Ten eerste wil de Commissie dat nationale investeringen en hervormingen worden geprioriteerd. De Commissie wil de Lissabon-doelstelling herbevestigen, die stelt dat 3% van het Europese bbp geïnvesteerd dient te worden in O&I.1 De Commissie roept de lidstaten op om rond 2030 hun publieke uitgaven aan O&I te verhogen naar 1,25%, om zo ook private investeringen verder te stimuleren. Ook worden lidstaten aangemoedigd om in 2030 op vrijwillige basis 5% van de nationale O&I-financiering te investeren in Europese partnerschappen.

Het tweede doel heeft betrekking op toegang tot excellentie. De Commissie wil de onderzoeks- en innovatiekloof in de Europese Unie verkleinen en roept de lidstaten die achterlopen in hun prestaties op om de komende vijf jaar hun investeringen in O&I met 50% te verhogen. Specifieke maatregelen binnen Horizon Europe om de deelname van met name Oost- en Zuid-Europese landen te vergroten («widening participation») moeten daarbij helpen. Het nieuwe «ERA4You» moet er daarnaast voor zorgen dat er meer samenwerking tussen de industrie en de wetenschap plaatsvindt, onder andere door intersectorale mobiliteit te stimuleren.

Ten derde wil de Commissie zich richten op de vertaling van O&I-resultaten naar de economie en maatschappij.

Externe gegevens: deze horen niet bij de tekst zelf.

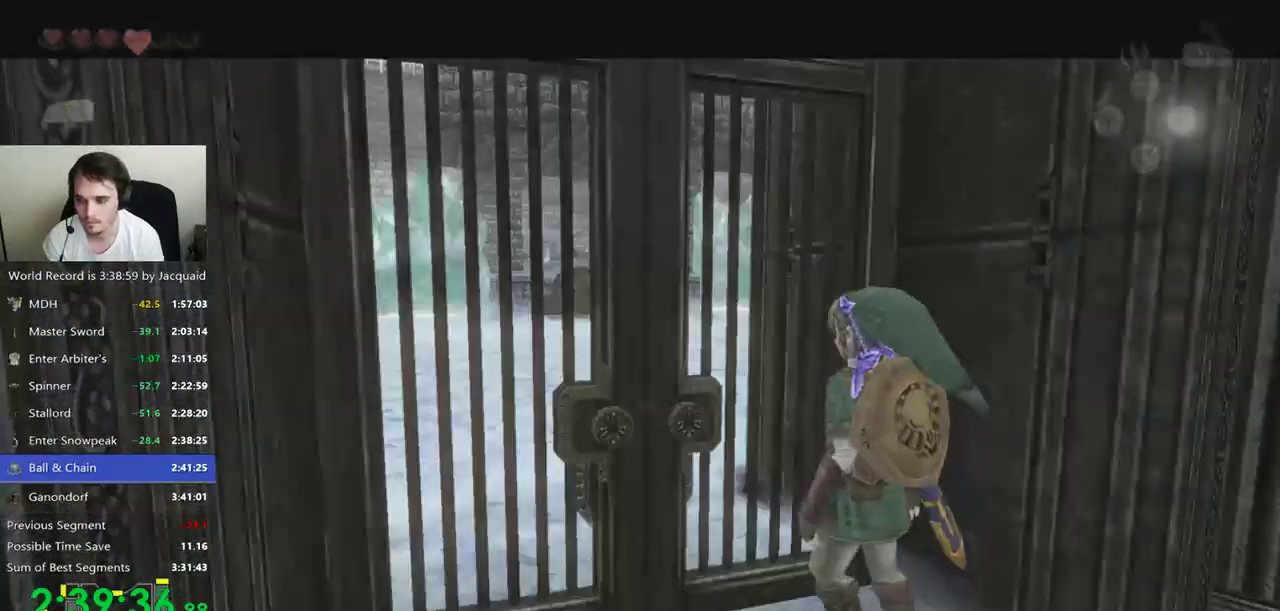
{"dt_ms": 500, "buttons": [], "left_stick": "center", "right_stick": "center", "events": []}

De Commissie richt zich op het verbeteren van het O&I-investeringsklimaat en excellente onderzoeksresultaten moeten zichtbaarder worden. Er worden «ERAHubs» opgericht om onderzoekers, ondernemers, waaronder innovatief mkb, en investeerders via innovatieve ecosystemen met elkaar in verbinding te brengen en de impact van onderzoek te vergroten. Eind 2022 moet ook de richtlijn voor het gebruik van intellectueel eigendom zijn herzien. Tevens wordt in het voorstel de mogelijkheid genoemd om de impact van O&I binnen Europa te vergroten door middel van Important Projects of Common European Interest (IPCEI).

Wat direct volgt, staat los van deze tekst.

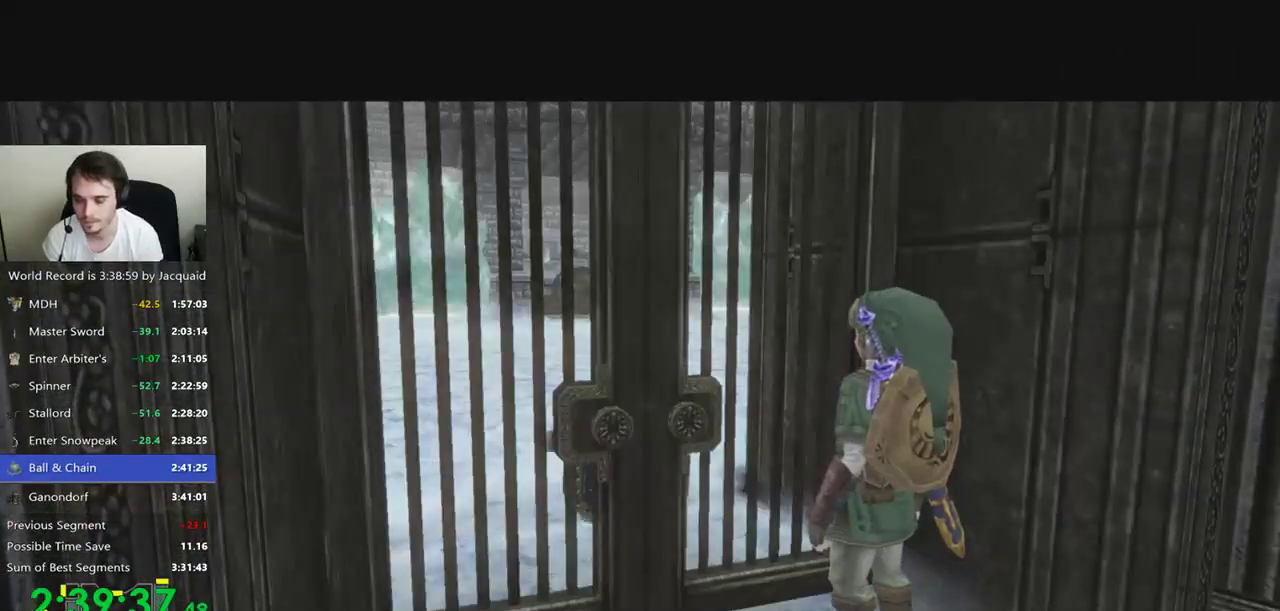
{"dt_ms": 500, "buttons": [], "left_stick": "center", "right_stick": "center", "events": []}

Als laatste doel worden de prioriteiten uit de vorige ERA voortgezet en verdiept. Daarbij gaat het om onderzoekscarrières, open science, infrastructuur, synergie met de Europese Onderwijsruimte (EEA), intersectorale mobiliteit en gendergelijkheid. Bijbehorende acties zijn onder andere een raamwerk voor onderzoekscarrières en het verplichtstellen van genderplannen voor universiteiten die aan Horizon Europe willen deelnemen vanaf 2022.

Tot slot wordt het belang van internationaal samenwerken aan maatschappelijke uitdagingen benoemd, en wil de Commissie Europese wetenschapscommunicatiecampagnes opzetten. De monitoring en governance van de ERA worden hervormd. De Commissie is voornemens om een pact voor O&I in Europa op te stellen in de vorm van een voorstel voor een Raadsaanbeveling. Het doel van dit pact is om lidstaten via een éénmalig niet-bindend initiatief hun betrokkenheid en gedeelde ambities te laten bevestigen. Naar verwachting zal dit pact medio 2021 verschijnen.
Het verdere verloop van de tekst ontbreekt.